In any event, moving on to the next paragraph of the letter, it says that, instead, we chose to quote numbers of how many inmates were moved to medium-security facilities under the Conservative government, and how the ice rink at La Macaza is not in working order and was, in fact, installed under the Conservatives.
I couldn't have said it any better. The issue, really, wasn't about whether there was an ice rink, in my view.
It's funny. I was told there were skates available. I'm not sure why skates were available for an ice rink that didn't exist, and why hockey nets were there. You would have to ask Anne Kelly and her people about their carefully worded press release and the very nuanced language they used. They certainly weren't seeing what I was seeing, but perhaps we can all go for a tour one day and have a look and see what we actually do see. The photographs I've disseminated publicly pretty clearly show a hockey rink.
In any event, the writers make a very good point. This wasn't about whether there was an ice rink, whether it was working, or whether the tennis courts actually were in use or not. They were used. They were used up until last fall. I believe it was October.
However, the letter writers rightly note that what was not mentioned, or made clear, was that all of the transfers done during that time frame included serial killers, psychopaths and dangerous offenders, such as Paul Bernardo or Luka Magnotta. Here, Marcia Penner, Tennille Hilton and Laura Murray they hit the nail right on the head.
For all the people who say, “You know what? That rink was in existence. These amenities were in existence under Stephen Harper,” with all due respect, you're missing the point. Paul Bernardo, Luka Magnotta and others—there are other very serious offenders who were transferred to that jail—were not transferred there under Stephen Harper. In fact, I have great faith that a Conservative government under Harper, if this had occurred, would have taken steps to remedy this issue and ensure that it would not occur again.
To all the people who say, “Well, politicians can't intervene,” I say that's true, but as politicians and parliamentarians, our job is to react.

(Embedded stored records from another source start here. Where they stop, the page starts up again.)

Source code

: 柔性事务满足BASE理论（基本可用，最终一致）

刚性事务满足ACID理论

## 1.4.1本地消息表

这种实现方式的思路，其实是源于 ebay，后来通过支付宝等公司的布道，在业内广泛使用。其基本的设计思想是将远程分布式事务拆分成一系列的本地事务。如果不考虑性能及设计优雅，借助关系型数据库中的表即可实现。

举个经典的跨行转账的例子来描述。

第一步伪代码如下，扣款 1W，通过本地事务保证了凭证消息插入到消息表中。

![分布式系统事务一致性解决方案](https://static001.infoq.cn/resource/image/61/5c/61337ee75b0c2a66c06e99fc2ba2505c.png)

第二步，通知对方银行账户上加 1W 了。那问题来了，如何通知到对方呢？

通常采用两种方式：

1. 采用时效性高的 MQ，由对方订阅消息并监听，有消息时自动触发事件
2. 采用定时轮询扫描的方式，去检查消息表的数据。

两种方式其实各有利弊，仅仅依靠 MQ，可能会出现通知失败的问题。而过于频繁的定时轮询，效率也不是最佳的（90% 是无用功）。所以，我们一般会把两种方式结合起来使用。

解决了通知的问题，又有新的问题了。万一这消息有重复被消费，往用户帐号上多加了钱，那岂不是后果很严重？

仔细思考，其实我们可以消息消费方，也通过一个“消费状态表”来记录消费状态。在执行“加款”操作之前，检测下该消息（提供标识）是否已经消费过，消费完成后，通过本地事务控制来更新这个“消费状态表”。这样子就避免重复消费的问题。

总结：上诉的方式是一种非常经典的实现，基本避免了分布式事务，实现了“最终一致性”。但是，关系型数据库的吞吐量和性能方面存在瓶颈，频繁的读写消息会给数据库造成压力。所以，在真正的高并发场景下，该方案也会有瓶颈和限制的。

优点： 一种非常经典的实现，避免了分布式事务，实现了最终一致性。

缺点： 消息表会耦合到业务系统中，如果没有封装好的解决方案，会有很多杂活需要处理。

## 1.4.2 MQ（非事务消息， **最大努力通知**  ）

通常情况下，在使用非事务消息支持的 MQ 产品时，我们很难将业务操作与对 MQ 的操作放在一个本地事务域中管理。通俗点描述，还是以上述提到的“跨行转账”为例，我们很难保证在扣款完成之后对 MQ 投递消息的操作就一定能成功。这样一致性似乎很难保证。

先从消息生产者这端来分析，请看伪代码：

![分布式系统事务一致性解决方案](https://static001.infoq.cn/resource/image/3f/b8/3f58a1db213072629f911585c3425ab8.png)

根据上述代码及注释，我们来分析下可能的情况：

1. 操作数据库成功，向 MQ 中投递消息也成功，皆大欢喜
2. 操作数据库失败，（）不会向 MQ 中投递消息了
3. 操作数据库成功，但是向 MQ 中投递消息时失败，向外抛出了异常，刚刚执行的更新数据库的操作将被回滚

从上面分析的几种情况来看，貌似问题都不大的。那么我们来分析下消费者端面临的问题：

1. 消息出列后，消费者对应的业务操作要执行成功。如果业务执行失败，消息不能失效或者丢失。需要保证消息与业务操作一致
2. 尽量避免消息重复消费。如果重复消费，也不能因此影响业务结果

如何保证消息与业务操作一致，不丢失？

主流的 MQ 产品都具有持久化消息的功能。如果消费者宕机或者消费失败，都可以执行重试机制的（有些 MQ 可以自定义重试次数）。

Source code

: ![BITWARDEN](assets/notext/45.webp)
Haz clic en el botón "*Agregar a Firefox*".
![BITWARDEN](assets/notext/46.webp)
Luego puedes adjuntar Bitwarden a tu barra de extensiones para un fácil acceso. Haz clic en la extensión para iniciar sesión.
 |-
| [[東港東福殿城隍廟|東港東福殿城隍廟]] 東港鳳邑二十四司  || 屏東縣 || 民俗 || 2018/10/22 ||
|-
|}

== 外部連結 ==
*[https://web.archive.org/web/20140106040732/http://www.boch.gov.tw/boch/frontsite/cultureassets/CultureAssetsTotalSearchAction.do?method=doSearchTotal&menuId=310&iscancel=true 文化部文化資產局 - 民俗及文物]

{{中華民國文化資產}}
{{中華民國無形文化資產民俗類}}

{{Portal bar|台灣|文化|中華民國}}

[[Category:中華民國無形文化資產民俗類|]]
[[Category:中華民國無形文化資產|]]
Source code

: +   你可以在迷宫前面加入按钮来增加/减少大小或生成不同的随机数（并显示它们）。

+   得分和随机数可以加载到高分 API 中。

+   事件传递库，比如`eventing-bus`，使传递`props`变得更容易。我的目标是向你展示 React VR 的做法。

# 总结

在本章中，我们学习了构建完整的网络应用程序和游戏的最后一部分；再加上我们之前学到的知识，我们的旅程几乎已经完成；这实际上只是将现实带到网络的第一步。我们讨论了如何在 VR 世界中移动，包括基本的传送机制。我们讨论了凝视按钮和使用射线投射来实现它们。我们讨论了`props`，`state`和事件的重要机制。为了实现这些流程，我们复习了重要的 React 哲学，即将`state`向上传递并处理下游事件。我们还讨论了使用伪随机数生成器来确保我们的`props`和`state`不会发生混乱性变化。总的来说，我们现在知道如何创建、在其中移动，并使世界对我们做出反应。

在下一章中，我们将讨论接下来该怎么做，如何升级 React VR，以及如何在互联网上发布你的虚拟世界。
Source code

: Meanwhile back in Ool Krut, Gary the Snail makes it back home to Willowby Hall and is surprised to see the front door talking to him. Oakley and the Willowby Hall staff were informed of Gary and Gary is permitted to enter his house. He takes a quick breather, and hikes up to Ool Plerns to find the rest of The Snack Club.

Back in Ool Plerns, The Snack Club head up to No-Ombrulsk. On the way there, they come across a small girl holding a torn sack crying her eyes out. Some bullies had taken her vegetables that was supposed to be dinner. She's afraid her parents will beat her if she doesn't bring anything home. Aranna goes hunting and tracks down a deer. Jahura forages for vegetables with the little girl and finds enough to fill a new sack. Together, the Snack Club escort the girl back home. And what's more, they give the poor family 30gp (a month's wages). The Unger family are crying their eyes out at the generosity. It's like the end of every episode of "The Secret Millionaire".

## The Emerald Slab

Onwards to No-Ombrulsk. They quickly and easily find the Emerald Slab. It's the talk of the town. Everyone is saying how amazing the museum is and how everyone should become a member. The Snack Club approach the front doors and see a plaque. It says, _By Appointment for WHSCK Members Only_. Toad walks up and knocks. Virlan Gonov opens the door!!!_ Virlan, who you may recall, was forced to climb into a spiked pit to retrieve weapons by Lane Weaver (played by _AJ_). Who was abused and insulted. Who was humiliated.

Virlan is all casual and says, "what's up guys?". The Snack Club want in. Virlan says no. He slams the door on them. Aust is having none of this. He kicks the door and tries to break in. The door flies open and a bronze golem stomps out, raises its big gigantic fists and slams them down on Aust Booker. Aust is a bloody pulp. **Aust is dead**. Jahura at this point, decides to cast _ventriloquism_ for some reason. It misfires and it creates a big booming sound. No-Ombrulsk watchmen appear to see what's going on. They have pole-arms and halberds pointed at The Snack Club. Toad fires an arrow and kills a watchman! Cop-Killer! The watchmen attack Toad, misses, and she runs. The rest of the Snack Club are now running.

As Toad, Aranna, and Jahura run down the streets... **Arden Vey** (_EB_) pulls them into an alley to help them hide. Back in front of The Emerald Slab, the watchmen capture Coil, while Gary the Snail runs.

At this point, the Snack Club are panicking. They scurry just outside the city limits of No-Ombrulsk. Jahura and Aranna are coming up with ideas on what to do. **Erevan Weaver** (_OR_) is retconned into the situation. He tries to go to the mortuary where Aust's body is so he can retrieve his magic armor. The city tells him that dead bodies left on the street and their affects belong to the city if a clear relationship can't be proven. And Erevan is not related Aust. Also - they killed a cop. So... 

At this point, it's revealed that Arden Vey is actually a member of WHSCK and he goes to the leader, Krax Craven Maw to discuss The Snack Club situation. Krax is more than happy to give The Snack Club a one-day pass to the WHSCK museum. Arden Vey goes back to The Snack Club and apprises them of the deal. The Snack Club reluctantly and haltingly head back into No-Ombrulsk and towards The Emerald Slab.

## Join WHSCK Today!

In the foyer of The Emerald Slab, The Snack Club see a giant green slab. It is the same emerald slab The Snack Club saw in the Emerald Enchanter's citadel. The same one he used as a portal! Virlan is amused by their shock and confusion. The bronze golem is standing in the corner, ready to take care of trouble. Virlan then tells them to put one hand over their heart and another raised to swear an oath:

In this case the Liberals, with the help now of the NDP and the Bloc, are choosing not to react. They've done that on a number of fronts. They've done it very openly, saying that this is a decision...that corrections has its own view and it will make the decisions.
They also enabled this with Bill C-83, talking about the “least restrictive measures”, as opposed to the measure that ought to be the most just.
We, as parliamentarians, react all the time. We reacted to two cases that struck down section 33.1 of the Criminal Code, which essentially said—again, I'm not getting into the legal nuance—that you cannot claim intoxication for a general intent offence. We immediately tabled legislation. Why? It's because that's what's expected of us.
To say that you can't intervene in a decision.... No, we react to a decision. We don't say to the commissioner, or the public safety minister shouldn't be saying to the commissioner, to move Paul Bernardo.
What the public safety minister should be doing is analyzing the regulations, or the commissioner—and I believe she probably left this out of her testimony before this committee—could issue a commissioner's directive on maximum security and who should be there.
Let's not pretend that this is someone else's problem. Let's not pretend that nothing can be done. When there is an issue and that issue is made clear based on evidence, the expectation is that we, as parliamentarians, will react. When we react, we are not reacting in a way that is intervention. We are reacting to right a wrong. It bothers me so much that....
I note that bells are ringing here, Mr. Chair.